The incident began when a mine superintendent mistakenly assigned Chinese workers to a room already assigned to white workers while they were at lunch.
The white workers were enraged upon finding the other men in their room and a Chinese worker was killed during the ensuing argument.
After all workers were sent home for the day to cool off, the angry miners gathered in a local bar.
“It turned into an ugly mob mentality. They sent word to Chinatown around 3:30 p.m. that they’d be there in an hour, saying ‘if you’re not gone, we’re gonna burn Chinatown.’ So they waited a half hour and killed 28 people,” Nelson said. “They were looking for their money too because the Chinese were notorious for burying their money in the floor of the house.”
Building City Hall
The residents of Rock Springs wanted a building of their own as the railroad company initially owned almost everything from houses to stores, Nelson said.

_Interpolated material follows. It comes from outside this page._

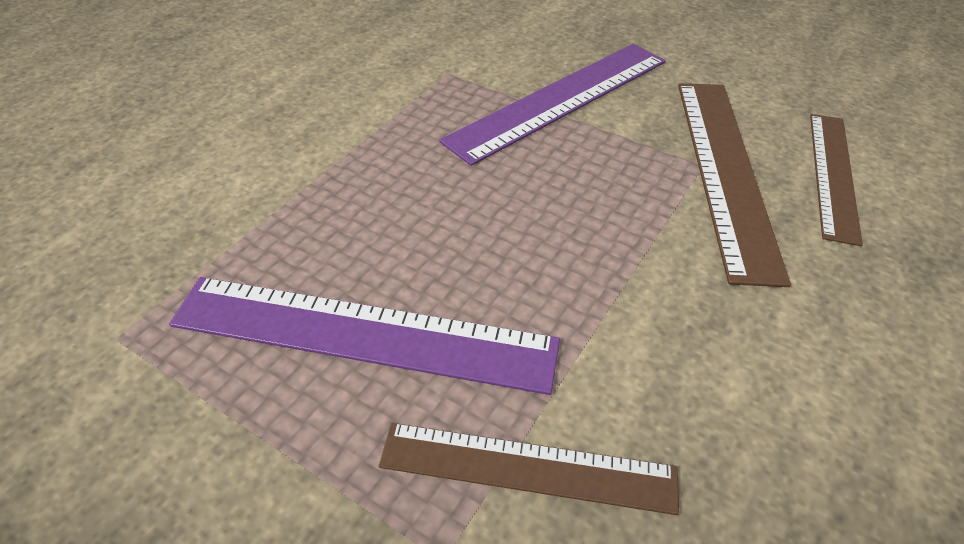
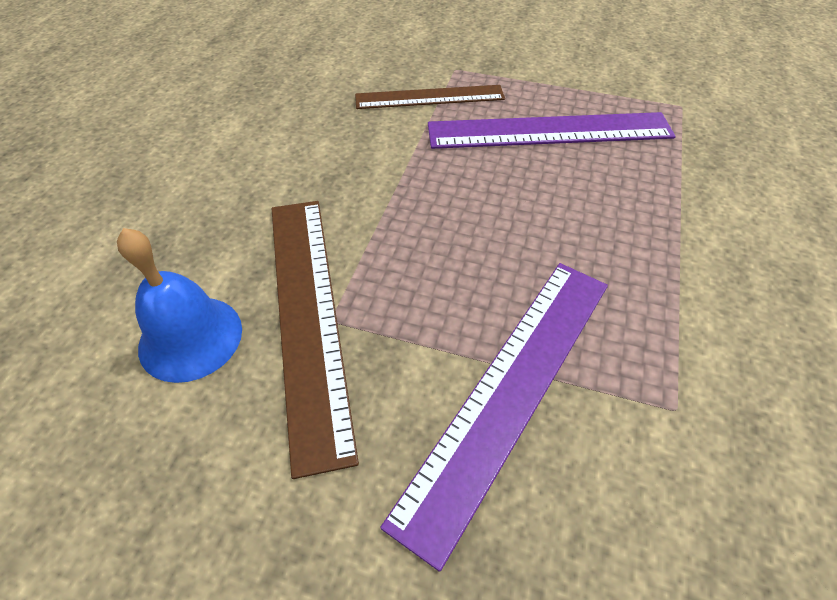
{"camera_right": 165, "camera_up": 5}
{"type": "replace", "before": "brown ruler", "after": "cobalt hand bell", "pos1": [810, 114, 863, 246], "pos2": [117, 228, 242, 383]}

The building’s construction began in 1892 and was completed in 1894. It was designed by Henry Richardson, the architect who also designed the Salt Lake City and County Building.
The Rock Springs Historical Museum on B Street is a monument to their efforts and served as the City Hall.
Former U.S. Vice President Dick Cheney was arrested and fined $100 for driving under the influence of alcohol while working as a 22-year-old laying power lines in Rock Springs.
Cheney was the CEO of the Halliburton oilfield services company from 1995 to 2000. Halliburton is heavily invested in Rock Springs area oil fields.
Brown’s Park, an isolated valley along the Green River near the Flaming Gorge Dam, was a popular place for outlaws because it borders Utah and Colorado.
“If you are being chased by the Territorial Sheriff in Wyoming, you stepped into Colorado where he couldn’t touch you,” Nelson said.
This rough-and-tough bunch often traveled to Rock Springs to visit the bars and brothels.
Robert Leroy Parker was Rock Springs’ most famous outlaw. Known to most as Butch Cassidy, he changed his last name to avoid identification and earned his nickname working as a butcher in Rock Springs.
Local residents say Cassidy returned to Rock Springs following rumors of his 1908 death in a shootout in Bolivia.
“You have the coal mining and the railroad coming through that was really the catalyst. You have cattlemen, sheepherders and outlaws,” Nelson said. “Rock Springs is a true Western Town in the sense that it has all these different influences.”